Citigroup (C) crushed earnings expectations earlier today with reported earnings of $1.23/share on $20.8 billion of revenue, way above expectations. At a casual glance, these numbers look pretty good. Today’s release suggests that maybe things aren’t as bad at Citi as one might think, and that perhaps the market is panicking too soon on the company.
But what's driving the crazy earnings numbers? Head over to the actual earnings release on Yahoo Finance and start reading.
The first paragraph should be pretty easy to understand. The firm’s earnings were $1.23 per share, 74% higher than Q3 last year and 13% above the second quarter. Got it. Now move on to the second paragraph.
“Third quarter revenues included $1.9 billion of credit valuation adjustment (CVA) reflecting the widening of Citi’s credit spreads during the third quarter. Excluding CVA, third quarter 2011 revenues were $18.9 billion, 8% below the prior year period and 8% below the second quarter 2011. CVA increased reported third quarter earnings by $0.39 per share. “
So $0.39/share of the $1.23 per share and most of the revenue gains came from credit valuation adjustment, a term most people (myself included), aren’t familiar with. Yet, it’s a term that has been popping up in a lot of financial earnings statements lately, notably that of J.P. Morgan (JPM) last week.
So what is credit valuation adjustment? Simply put, a credit valuation adjustment is a way to put a number on the risk of a loss due to counterparty risk, the risk that the other guy won’t make good on his bet. If you bet against untrustworthy people, you might win the bet, but if the other guy doesn’t make good on his end you can still lose money. Institutions calculate CVA when they trade to account for the risk that another institution that makes too many bad bets might go bankrupt and not fully pay out.
The basic concept of the equation for CVA is this:
CVA = Discount Expected Exposure x Default Probability x Loss in Event of a Default
The equation gets much more complicated when additional risks and time factors are added in, but at its core the three main factors are the amount of money at stake, the likelihood of a default, and how much of the money would be lost in the event of a default. When the likelihood of default increases (usually measured by the spread of credit default swaps on a company’s bonds), the credit value adjustment increases.
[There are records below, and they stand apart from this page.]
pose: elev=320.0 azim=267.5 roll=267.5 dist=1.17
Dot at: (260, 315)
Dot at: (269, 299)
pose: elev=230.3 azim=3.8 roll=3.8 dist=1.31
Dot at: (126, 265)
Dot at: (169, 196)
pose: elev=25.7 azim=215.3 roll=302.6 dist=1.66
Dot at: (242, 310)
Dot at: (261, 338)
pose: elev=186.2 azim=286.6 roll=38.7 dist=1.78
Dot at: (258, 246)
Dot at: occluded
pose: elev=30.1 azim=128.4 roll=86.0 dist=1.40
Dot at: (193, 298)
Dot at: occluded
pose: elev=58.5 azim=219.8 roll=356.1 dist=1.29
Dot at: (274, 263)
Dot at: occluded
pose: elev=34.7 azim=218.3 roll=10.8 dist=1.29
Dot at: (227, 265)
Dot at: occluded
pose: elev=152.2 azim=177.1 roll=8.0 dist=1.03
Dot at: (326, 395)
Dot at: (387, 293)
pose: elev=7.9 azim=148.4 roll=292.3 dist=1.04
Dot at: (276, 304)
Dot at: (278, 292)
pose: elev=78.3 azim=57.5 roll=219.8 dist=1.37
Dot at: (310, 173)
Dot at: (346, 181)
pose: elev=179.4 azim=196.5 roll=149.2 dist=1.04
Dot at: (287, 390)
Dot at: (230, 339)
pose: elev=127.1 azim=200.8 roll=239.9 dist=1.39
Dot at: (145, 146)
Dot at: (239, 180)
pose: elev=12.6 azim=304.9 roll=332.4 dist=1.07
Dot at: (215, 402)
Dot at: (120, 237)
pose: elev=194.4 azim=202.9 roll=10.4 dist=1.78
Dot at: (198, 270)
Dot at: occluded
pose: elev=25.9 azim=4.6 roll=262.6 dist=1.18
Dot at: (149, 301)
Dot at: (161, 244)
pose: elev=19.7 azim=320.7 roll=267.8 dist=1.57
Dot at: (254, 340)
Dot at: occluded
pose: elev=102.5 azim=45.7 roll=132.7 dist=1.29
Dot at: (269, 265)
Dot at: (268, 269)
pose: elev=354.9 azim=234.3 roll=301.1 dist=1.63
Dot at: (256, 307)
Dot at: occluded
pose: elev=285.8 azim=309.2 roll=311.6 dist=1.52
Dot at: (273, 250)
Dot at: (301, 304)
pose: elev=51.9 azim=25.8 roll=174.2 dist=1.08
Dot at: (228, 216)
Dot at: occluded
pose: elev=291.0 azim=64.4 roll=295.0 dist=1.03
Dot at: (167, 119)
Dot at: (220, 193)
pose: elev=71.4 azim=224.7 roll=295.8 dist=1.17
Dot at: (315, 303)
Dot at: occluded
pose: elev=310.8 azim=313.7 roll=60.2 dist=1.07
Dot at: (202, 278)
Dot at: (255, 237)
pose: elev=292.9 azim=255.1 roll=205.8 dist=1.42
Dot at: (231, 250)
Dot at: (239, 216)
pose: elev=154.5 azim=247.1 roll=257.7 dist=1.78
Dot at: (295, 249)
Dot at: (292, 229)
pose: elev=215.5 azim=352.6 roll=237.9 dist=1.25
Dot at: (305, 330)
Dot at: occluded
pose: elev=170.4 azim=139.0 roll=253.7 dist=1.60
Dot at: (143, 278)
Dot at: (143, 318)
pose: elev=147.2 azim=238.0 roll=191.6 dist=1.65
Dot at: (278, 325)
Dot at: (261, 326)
Modern accounting practice allows a company to book changes in CVA as current revenues.
We’ve established that CVA is a method for determining risk on a trade, but how do you record income from it?
The answer is a complicated and somewhat controversial method of institutions estimating their own risk of default, then hedging against their own default, as well as the default of their counterparties. In effect, the bank is making bets against its own survival. When the survival of the bank becomes less likely, those bets on its own default actually increase in value. When bets against the survival of the whole banking industry gain value, the bank books a pretty gain from CVA. It is likely that at least some of the $1.9 billion Citi made this quarter from CVA came from the increased risk that it, and other financial institutions, will go bankrupt.
J.P. Morgan (JPM) reported a similar $1.9 billion gain in DVA (the hedging side of CVA) in its earnings statement last week, but added a caveat, “The DVA gain reflects an adjustment for the widening of the Firm's credit spreads which could reverse in future periods and does not relate to the underlying operations of the company.” In short, these gains, which are perfectly legal, might be distorting the current earnings picture. Would anyone like to bet that Goldman Sachs (GS) will also have its earnings inflated by CVA when it reports?
I find that one of the fundamental rules for surviving in the investing world is stepping back and using common sense. When a significant portion of a company’s revenue is derived from an increased risk of the company going out of business, it might be time to reconsider what kind of value that company represents to the common shareholder. Before investing in any of the major financial institutions, be sure to look at the fundamentals underlying the company, not just the latest flashy earnings release. But, as always, don’t take my word for it, do your own research and see what you come up with.
I wrote this article to present the results of my limited research into CVA in terms that can be understood by the average investor. I understand that the financial system is much more intricate than described here, if you have any insight to add you are more than welcome to do so. I am by no means a financial expert, so please do not take my writing as a recommendation to trade any equities listed. I welcome everyone’s insight into unraveling the complex financial instruments at play.